THE CHESSY CULTURAL CENTRE
The architectural strength of the Tournelles farm resides in the massiveness and simplicity of the volumes surrounding a central protected space where activity is concentrated, a traditionally inward-looking and totally closed position, providing protection from the vagaries of the vast world outside. Two new constructions have been added here in place of the deconstructed wings to house, to the southeast of the courtyard, the music studios, and to the northwest, the multipurpose hall, and its backstage areas (offices, dressing rooms, wings, etc.).
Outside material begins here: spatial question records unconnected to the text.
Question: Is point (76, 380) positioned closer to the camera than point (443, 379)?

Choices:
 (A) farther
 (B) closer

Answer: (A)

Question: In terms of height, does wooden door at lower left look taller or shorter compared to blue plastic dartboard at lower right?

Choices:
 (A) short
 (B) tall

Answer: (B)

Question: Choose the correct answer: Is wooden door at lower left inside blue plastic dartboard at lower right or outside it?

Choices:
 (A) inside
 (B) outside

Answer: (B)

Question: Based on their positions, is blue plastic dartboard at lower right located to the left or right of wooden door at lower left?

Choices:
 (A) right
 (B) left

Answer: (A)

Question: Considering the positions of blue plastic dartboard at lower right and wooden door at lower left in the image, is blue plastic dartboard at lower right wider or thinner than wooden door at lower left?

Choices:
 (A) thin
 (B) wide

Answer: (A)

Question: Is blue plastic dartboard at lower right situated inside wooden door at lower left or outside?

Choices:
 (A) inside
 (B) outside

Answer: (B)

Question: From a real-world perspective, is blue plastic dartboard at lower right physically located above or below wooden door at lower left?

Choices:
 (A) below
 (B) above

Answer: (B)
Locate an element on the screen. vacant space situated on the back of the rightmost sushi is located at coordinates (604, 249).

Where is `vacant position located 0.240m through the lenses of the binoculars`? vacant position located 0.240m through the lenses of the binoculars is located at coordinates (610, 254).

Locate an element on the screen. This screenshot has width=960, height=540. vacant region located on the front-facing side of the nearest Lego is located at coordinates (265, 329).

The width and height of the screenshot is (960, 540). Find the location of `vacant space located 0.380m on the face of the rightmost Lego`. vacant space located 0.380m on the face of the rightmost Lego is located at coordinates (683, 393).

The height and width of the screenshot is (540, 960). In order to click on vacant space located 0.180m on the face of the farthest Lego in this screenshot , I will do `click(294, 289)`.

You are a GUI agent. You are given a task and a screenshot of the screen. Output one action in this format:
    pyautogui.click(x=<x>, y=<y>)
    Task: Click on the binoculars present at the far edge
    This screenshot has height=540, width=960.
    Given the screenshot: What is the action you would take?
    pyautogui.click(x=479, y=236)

These two extensions were treated like enclosure walls with the aim of restoring the initial ambiance of the farm and its general morphology organized round the main central courtyard.
Thus, the tiles and rubblestone were deconstructed, cleaned, sorted, and stored in piles according to their diverse natures and grain textures for subsequent reuse in a new composition of limestone and terra cotta evoking geological strata and recalling the sites rootedness in the land.
The interior spaces are treated with materials used in their raw state, avoiding effects of style and mannerisms, the aim being to enhance the project’s materiality and to link the facility even further to the history and memory of the place.
The music school’s performance hall and the main theatre space are each slipped into two restored granaries so as to take full advantage of these two atypical volumes so characteristic of the site. These two halls are equipped with all the required stage equipment (fly system, video projection, shell, stage lighting, etc.) offering a rich range of possibilities (musicals, theatre, dance, video, etc.).